A BORN-and-bred Prairie girl, I grew up hearing the T133 Silver Star jets from CFB Portage la Prairie echoing over the Portage Plains wheat fields. While the roar of jet aircraft is a distant memory, my love for the prairie landscape survives. Like the grass roots that extend down two metres or more to anchor the soil, I am also rooted in the prairie. Where can I find prairie in the midst of Winnipeg’s concrete canyons? FortWhyte Alive.
My teeth and car stop vibrating as I turn off the washboard portion of McCreary Road I’ve christened "Axle-Break Highway" onto the smooth road headed toward FortWhyte Alive’s Alloway Centre. As I exit my car, my shoulders relax and my feet automatically head for the North Trail to help me find my fix of Prairie solitude.

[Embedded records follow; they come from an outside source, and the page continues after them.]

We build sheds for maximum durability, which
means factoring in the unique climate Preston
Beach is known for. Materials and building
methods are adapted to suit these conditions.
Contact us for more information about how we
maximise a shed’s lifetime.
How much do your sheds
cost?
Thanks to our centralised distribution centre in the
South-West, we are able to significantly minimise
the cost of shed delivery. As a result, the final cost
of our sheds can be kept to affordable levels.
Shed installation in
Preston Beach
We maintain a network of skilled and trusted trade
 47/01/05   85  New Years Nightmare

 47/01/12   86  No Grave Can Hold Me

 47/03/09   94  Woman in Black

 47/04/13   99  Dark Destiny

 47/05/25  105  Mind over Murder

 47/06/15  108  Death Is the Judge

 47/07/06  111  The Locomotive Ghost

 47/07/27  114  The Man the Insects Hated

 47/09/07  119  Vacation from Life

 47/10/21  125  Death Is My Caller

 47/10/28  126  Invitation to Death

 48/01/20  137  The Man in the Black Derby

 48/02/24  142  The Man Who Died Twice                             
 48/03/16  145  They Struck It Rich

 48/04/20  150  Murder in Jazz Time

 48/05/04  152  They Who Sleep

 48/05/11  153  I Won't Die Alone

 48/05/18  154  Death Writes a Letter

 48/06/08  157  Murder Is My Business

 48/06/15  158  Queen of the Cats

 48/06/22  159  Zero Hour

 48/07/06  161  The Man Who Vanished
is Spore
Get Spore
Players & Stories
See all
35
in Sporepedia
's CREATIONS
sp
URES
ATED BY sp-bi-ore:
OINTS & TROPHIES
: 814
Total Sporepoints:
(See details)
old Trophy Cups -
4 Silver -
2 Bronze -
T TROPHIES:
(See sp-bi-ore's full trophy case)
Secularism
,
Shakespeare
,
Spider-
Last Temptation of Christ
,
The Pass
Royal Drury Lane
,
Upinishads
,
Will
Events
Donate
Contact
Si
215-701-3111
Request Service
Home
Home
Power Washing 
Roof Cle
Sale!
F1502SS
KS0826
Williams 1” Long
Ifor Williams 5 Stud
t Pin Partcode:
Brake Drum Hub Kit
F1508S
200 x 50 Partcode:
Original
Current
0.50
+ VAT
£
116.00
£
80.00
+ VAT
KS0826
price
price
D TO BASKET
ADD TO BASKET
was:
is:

I pass by the sod house nestled in its copse of white bark aspens, wind my way past the teepee encampment, which provides welcome shelter during inclement weather, and up the hill to view the bison. Past sun-silvered tree branches fashioned into a replica of an aboriginal buffalo pound, a peaceful woodland of aspens and burr oaks appears. Called the Giving Grove, it’s dedicated to FortWhyte’s volunteers.

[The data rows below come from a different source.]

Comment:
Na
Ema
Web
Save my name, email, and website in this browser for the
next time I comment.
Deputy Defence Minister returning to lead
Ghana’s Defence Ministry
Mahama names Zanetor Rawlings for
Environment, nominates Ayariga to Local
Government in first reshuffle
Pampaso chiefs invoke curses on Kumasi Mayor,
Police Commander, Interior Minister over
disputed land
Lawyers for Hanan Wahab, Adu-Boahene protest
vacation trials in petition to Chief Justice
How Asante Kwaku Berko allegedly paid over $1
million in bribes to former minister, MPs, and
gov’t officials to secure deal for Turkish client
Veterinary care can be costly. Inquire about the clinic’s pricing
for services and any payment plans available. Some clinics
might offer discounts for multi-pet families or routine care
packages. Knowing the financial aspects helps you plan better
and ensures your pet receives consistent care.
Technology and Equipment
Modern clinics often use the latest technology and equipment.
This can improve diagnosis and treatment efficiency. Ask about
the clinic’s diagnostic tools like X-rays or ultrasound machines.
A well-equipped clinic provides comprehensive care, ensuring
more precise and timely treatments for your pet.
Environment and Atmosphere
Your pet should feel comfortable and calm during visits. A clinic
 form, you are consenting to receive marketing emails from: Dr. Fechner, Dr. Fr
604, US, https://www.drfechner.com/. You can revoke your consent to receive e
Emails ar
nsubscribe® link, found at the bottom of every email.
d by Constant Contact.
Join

In spring, the raucous honking of Canada geese overhead is a sure herald of the new season. Robins and red-winged blackbirds add a counterpoint tempo to the rise-and-fall chorus of a thousand and one spring peeper frogs celebrating the return of a green world. Demure violets poke their delicate noses through the spongy remains of last autumn’s leaves and grass. The star-shaped blooms of blue-eyed grasses, pastel wild strawberry blossoms and exquisite lady-slippers follow. The first appearance of red prairie lilies glowing like flames in the ever-taller grass signals that summer is on the advent.
When August arrives, even the hardiest of plants managing to remain green in this perpetually semiarid landscape begin to curl and crisp to pine-cone brown. If I stand with the prevailing westerly winds blowing at my back, I see the tall grasses billowing in the same direction, their silver-gold undersides facing up to reflect the sun’s heat back to the cloudless forget-me-not blue sky.
The ceaseless purring wind is punctuated by the zippering of grasshoppers and the lilting chirrup of crickets. It’s only when I turn around and the wind blows against my face that I can see the right-side of the grasses and realize that there is actually some green left in the landscape.
I wear sturdy shoes as the drying brush turns sharp and brittle demonstrating its willingness to sting and poke at the tender skin of bare ankles or unprotected toes.
I see shadows lengthen as days shorten. Late wildflowers bloom in random patches, their colours spilling across the landscape as if a titan had dropped his paint-box of water colours onto the grass. Aspen leaves turn pale ochre and cream in the lengthening shadows but in some sublime twist of nature’s alchemy, the sun transforms the muted foliage to molten gold when viewed against the horizon.
Two coots glide on the placid surface of a slough surrounded by tangled bulrushes; the rushes’ emerald green stalks having evolved into saffron-shaded hues matching the wildflowers. The geese sound melancholy as they begin to contemplate seeking out warmer climes.
Colours of landscape and sky become darker, harder and brittle to finally disappear under a snowy counterpane. As frost crystals gild my eyelashes and the tips of my hair, I find the monochrome palette of grey, white and pale blue snow shadows provides me with an atmosphere of quiet contemplation at year’s end. As I bid good-bye to the last straggling geese, my ears are already primed to listen for their return come spring.